The following are symbols and function representations that provide a high-level description of Ethereum. Many of these symbols represent a data structure, the details of which are described in subsequent sections.

  • σ: Ethereum world state
  • B: block
  • μ: EVM state
  • A: accumulated transaction sub-state
  • I: execution environment
  • o: output of H(μ,I); i.e., null if we're good to go or a set of data if execution should halt
  • Υ(σ,T) => σ': the transaction-level state transition function
  • Π(σ,B) => σ': the block-level state transition function; processes all transactions then finalizes with Ω
  • Ω(B,σ) => σ: block-finalization state transition function
  • O(σ,μ,A,I): one iteration of the execution cycle
  • H(μ,I) => o: outputs null while execution should continue or a series if execution should halt.

Ethereum World-State: σ

A mapping between addresses (external or contract) and account states. Saved as a Merkle-Patricia tree whose root is recorded on the blockchain backbone.

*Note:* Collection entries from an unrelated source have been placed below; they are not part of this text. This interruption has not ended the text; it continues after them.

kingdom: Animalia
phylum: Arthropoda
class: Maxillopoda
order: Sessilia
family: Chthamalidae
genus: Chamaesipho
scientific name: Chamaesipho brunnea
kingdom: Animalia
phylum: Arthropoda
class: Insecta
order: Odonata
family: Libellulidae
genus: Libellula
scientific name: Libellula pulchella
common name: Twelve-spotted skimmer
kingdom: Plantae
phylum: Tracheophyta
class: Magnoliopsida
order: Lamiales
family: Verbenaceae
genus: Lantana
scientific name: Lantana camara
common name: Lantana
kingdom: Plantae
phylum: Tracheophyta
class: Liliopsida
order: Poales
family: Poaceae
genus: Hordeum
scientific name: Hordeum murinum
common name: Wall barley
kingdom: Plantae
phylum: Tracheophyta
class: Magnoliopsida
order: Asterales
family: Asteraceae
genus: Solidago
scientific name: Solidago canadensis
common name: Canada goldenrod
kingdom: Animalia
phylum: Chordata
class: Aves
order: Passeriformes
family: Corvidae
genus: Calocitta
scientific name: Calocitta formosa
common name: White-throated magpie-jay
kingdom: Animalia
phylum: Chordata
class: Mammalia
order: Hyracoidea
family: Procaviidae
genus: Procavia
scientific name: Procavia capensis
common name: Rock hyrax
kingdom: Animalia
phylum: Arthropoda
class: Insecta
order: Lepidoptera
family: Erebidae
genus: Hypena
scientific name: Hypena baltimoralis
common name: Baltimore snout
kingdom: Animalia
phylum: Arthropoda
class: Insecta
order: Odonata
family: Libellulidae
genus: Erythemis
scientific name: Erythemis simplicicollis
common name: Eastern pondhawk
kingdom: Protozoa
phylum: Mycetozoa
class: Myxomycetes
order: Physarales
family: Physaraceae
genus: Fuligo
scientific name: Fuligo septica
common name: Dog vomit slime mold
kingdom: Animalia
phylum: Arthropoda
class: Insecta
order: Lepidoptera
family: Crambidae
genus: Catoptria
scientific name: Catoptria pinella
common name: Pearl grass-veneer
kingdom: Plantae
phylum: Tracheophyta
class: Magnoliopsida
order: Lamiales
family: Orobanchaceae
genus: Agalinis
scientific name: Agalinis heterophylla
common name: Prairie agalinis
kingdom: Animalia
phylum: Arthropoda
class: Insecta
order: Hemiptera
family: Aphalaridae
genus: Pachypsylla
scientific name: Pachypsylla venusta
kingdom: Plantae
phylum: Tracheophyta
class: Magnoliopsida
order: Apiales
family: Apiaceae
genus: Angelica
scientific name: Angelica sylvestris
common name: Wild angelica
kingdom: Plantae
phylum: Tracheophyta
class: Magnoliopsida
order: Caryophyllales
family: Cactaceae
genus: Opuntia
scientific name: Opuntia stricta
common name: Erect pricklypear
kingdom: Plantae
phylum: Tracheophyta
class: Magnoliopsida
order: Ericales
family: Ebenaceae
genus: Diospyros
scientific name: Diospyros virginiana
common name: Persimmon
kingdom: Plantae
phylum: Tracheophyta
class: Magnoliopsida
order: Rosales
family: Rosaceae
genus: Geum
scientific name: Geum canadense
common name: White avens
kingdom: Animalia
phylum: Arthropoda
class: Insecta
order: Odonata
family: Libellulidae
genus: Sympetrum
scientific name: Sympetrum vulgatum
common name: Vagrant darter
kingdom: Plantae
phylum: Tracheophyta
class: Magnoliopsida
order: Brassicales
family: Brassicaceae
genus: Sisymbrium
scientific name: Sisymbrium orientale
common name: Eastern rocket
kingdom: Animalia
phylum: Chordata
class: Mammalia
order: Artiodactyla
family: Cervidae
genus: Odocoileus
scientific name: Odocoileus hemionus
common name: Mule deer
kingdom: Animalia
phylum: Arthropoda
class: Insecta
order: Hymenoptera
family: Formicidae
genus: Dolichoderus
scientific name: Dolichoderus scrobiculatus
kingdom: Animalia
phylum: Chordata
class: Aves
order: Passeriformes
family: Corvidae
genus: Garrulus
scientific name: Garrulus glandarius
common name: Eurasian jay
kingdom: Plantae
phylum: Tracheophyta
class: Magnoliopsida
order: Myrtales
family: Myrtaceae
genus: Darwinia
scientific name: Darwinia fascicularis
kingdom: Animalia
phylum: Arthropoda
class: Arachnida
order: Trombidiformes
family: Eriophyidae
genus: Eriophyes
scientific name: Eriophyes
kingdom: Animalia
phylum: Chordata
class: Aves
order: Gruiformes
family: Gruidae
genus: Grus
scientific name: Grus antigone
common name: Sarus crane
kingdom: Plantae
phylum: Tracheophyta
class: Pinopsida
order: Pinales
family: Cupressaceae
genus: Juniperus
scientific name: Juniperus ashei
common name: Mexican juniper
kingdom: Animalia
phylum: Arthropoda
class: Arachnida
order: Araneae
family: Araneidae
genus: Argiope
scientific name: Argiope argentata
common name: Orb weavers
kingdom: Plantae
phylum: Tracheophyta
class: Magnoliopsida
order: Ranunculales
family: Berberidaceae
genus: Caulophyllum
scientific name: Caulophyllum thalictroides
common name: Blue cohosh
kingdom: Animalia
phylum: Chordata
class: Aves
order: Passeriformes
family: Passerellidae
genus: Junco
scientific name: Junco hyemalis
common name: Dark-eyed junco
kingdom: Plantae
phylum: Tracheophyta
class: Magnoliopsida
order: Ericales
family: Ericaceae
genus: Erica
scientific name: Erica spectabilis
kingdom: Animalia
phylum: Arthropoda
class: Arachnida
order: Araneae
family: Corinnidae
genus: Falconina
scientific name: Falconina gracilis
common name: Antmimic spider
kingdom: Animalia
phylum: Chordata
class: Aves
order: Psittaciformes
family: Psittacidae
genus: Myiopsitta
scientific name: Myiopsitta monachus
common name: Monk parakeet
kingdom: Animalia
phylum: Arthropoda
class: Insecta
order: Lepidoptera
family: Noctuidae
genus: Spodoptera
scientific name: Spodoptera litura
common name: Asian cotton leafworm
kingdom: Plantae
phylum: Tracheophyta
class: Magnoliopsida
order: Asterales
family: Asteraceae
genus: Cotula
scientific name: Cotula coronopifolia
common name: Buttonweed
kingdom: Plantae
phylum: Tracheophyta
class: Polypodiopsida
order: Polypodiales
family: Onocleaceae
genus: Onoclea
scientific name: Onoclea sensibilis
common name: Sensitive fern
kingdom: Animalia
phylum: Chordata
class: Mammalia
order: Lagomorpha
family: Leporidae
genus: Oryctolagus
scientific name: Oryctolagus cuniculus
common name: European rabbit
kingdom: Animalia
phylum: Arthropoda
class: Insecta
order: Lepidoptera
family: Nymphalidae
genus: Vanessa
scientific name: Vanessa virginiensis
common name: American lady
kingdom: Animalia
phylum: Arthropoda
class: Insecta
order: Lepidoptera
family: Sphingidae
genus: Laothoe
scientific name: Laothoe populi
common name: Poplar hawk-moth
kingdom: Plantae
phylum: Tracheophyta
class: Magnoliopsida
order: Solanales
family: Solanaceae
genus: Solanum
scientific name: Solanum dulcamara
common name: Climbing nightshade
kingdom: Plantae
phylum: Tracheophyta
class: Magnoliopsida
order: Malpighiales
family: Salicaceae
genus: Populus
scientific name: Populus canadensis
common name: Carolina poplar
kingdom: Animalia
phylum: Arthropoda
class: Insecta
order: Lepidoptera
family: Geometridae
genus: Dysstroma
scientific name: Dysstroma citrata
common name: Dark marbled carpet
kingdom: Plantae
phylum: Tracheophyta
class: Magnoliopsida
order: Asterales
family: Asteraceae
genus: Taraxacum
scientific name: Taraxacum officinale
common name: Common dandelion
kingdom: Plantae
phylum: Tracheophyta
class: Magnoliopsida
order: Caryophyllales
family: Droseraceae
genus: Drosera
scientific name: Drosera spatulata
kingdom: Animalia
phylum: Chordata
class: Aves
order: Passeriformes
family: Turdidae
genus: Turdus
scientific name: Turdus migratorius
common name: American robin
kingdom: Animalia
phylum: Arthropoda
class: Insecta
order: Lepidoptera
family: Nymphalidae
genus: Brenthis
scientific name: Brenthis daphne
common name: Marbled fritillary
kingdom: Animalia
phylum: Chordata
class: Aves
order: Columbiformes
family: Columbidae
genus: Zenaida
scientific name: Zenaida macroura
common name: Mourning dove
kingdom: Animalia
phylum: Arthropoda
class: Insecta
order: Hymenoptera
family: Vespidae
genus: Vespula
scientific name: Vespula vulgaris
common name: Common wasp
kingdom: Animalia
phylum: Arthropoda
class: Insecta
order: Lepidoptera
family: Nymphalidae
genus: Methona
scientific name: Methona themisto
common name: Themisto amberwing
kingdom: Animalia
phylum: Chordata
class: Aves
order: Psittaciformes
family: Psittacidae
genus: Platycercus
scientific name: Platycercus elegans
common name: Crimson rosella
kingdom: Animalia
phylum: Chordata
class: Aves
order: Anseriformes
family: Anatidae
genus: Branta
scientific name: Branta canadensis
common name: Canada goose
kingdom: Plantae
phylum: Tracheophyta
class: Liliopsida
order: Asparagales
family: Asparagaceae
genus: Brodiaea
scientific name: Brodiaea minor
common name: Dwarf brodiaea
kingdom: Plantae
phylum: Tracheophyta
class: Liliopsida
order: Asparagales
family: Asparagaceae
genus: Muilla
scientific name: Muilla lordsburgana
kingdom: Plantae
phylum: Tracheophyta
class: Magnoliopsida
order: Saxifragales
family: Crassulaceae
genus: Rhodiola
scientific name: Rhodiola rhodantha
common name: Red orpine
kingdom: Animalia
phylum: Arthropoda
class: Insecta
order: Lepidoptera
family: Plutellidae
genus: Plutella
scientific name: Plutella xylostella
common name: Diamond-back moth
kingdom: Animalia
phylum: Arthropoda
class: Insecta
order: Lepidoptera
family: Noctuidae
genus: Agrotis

σ = [account1={...}, account2={...},
  account3={
    n: nonce, aka number of transactions sent by account3
    b: balance, i.e., the number of wei account3 controls
    s: storage root, hash of the Merkle-Patricia tree that contains this account's long-term data store
    c: code, hash of the EVM bytecode that controls this account; if this equals the hash of an empty string, this is a non-contract account.
  }, ...
]

The Block: B

B = Block = {
  H: Header = {
    p: parentHash,
    o: ommersHash,
    c: beneficiary,
    r: stateRoot,
    t: transactionsRoot,
    e: receiptsRoot,
    b: logsBloomFilter,
    d: difficulty,
    i: number,
    l: gasLimit,
    g: gasUsed,
    s: timestamp,
    x: extraData,
    m: mixHash,
    n: nonce,
  },
  T: Transactions = [
    tx1, tx2...
  ],
  U: Uncle block headers = [
    header1, header2...
  ],
  R: Transaction Receipts = [
    receipt_1 = {
      σ: root hash of the ETH state after transaction 1 finishes executing,
      u: cumulative gas used immediately after this tx completes,
      b: bloom filter,
      l: set of logs created while executing this tx
    }
  ]
}

Execution Environment: I

I = Execution Environment = {
  a: address(this), address of the account which owns the executing code
  o: tx.origin, original sender of the tx that initialized this execution
  p: tx.gasPrice, price of gas
  d: data, aka byte array of method id & args
  s: sender of this tx or initiator of this execution
  v: value sent along with this execution or transaction
  b: byte array of machine code to be executed
  H: header of the current block
  e: current stack depth
}

EVM State: μ

The state of the EVM during execution. This is the data structure provided by the debug_traceTransaction JSON RPC method. See this page for more details about using this method to investigate transaction execution.

μ = {
  g: gas left
  pc: program counter, i.e., index into which instruction of I.b to execute next
  m: memory contents, lazily initialized to 2^256 zeros
  i: number of words in memory
  s: stack contents
}

Accrued Sub-state: A

The data accumulated during tx execution that needs to be available at the end to finalize the transaction's state changes.

A = {
  s: suicide set, i.e., the accounts to delete at the end of this tx
  l: logs
  t: touched accounts
  r: refunds, e.g., gas received when storage is freed
}

Contract Creation

If we send a transaction tx to create a contract, tx.to is set to null, and we include a tx.init field that contains bytecode. This is NOT the bytecode run by the contract. Rather, it RETURNS the bytecode run by the contract, i.e., the tx.init code is run ONCE at contract creation and never again.

If T.to == 0, then this is a contract creation transaction, and T.init != null, T.data == null.